Supplied data -
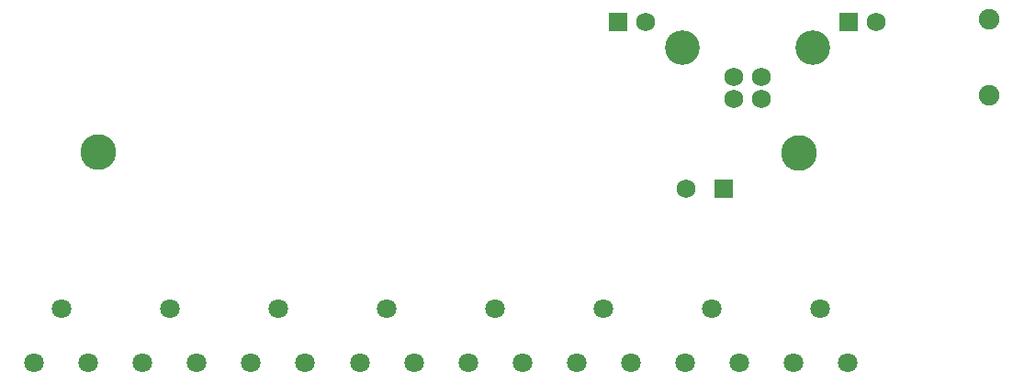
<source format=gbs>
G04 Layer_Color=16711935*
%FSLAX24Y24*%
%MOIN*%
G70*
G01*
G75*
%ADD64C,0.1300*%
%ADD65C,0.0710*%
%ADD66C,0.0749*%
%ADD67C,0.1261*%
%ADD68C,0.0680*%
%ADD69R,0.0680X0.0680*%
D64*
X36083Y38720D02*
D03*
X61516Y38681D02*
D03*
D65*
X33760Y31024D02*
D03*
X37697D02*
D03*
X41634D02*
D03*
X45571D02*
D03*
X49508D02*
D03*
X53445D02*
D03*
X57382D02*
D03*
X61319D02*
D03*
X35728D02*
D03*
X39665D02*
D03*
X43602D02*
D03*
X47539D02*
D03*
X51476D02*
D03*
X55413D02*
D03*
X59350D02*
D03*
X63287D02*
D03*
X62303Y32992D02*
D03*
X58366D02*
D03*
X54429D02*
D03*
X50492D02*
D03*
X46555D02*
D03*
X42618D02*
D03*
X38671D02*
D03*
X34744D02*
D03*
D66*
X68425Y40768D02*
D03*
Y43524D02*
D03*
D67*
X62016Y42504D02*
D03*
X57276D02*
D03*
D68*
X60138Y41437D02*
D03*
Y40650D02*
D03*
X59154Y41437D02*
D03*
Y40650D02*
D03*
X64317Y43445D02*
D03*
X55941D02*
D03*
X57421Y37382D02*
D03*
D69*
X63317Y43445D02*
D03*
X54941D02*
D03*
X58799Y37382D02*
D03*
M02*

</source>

* * *

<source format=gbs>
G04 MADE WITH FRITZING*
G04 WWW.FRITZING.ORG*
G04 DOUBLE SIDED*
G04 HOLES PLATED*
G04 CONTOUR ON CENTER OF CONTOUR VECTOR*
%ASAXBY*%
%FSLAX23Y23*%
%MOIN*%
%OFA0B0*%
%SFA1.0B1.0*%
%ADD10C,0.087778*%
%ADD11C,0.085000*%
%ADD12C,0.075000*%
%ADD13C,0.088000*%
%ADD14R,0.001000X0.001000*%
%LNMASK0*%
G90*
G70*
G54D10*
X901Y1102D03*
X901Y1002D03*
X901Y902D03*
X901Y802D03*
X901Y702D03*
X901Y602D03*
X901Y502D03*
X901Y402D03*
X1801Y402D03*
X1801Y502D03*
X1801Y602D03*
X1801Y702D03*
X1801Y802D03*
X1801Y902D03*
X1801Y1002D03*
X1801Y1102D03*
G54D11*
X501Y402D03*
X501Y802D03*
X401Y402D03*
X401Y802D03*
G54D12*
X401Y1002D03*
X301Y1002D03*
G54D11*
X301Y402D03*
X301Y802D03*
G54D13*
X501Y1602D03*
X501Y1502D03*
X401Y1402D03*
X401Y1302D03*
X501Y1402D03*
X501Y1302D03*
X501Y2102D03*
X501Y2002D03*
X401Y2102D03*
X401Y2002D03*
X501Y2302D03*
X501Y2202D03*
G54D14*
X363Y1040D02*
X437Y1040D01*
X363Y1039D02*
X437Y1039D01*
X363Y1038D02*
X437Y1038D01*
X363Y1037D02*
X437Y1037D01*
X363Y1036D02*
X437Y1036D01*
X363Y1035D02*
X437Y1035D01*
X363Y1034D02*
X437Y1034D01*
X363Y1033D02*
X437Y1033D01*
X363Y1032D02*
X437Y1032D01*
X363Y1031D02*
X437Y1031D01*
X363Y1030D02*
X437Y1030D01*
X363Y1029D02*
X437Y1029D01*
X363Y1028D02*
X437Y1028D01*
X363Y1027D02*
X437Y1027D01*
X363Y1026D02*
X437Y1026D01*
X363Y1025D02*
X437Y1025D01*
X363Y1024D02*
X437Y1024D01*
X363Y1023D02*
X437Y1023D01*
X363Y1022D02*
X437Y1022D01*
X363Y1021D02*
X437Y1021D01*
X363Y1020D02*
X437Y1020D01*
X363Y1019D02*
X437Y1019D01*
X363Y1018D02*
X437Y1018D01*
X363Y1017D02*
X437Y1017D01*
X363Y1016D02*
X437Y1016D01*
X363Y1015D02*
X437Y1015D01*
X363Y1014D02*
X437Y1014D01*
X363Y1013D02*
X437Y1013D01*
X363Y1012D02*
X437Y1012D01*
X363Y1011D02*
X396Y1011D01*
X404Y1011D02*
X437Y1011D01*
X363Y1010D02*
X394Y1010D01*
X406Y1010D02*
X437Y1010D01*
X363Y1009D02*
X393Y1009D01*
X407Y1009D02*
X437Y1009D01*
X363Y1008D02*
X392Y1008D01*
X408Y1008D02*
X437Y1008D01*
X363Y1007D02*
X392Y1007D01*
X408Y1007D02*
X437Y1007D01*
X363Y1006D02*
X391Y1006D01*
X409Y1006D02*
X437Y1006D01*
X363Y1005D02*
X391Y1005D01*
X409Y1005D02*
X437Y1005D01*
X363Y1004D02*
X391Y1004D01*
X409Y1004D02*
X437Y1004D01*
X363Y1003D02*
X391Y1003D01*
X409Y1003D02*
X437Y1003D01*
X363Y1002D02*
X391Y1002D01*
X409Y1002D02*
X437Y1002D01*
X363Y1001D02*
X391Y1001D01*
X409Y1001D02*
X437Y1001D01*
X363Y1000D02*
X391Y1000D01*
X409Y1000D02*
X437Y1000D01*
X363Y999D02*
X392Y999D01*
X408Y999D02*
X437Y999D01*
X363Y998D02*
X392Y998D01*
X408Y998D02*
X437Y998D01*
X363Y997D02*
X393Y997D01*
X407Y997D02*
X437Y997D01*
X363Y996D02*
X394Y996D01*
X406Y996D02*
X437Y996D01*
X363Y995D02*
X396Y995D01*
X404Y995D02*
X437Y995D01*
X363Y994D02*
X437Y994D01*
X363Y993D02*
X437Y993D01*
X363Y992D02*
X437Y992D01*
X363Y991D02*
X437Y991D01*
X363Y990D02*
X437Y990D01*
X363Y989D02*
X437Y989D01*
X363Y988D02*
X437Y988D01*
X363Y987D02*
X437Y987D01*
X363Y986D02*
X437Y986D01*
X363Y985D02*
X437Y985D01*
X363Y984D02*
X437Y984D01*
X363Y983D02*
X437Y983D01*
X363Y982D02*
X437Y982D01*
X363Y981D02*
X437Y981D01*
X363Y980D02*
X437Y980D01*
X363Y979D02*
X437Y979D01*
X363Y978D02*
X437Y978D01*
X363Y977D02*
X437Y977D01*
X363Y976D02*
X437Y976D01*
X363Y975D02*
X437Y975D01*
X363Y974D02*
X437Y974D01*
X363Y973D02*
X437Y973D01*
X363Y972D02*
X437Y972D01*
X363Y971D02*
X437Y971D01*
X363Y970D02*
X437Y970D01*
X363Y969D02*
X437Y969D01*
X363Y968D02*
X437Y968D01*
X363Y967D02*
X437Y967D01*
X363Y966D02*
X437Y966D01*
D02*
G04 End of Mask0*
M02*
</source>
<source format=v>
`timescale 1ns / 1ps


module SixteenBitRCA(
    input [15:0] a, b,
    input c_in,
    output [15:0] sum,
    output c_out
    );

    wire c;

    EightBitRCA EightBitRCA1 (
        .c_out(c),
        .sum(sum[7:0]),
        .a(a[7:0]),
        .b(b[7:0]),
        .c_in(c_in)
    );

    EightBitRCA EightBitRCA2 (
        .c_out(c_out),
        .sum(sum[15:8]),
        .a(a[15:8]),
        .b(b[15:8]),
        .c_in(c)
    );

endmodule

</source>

Task objective -
Looking at the entries above, can you reproduce exactly the lines from the one that holds "X363Y986D02*" through the one that holds "X437Y975D01*", and only those?

Exercise result -
X363Y986D02*
X437Y986D01*
X363Y985D02*
X437Y985D01*
X363Y984D02*
X437Y984D01*
X363Y983D02*
X437Y983D01*
X363Y982D02*
X437Y982D01*
X363Y981D02*
X437Y981D01*
X363Y980D02*
X437Y980D01*
X363Y979D02*
X437Y979D01*
X363Y978D02*
X437Y978D01*
X363Y977D02*
X437Y977D01*
X363Y976D02*
X437Y976D01*
X363Y975D02*
X437Y975D01*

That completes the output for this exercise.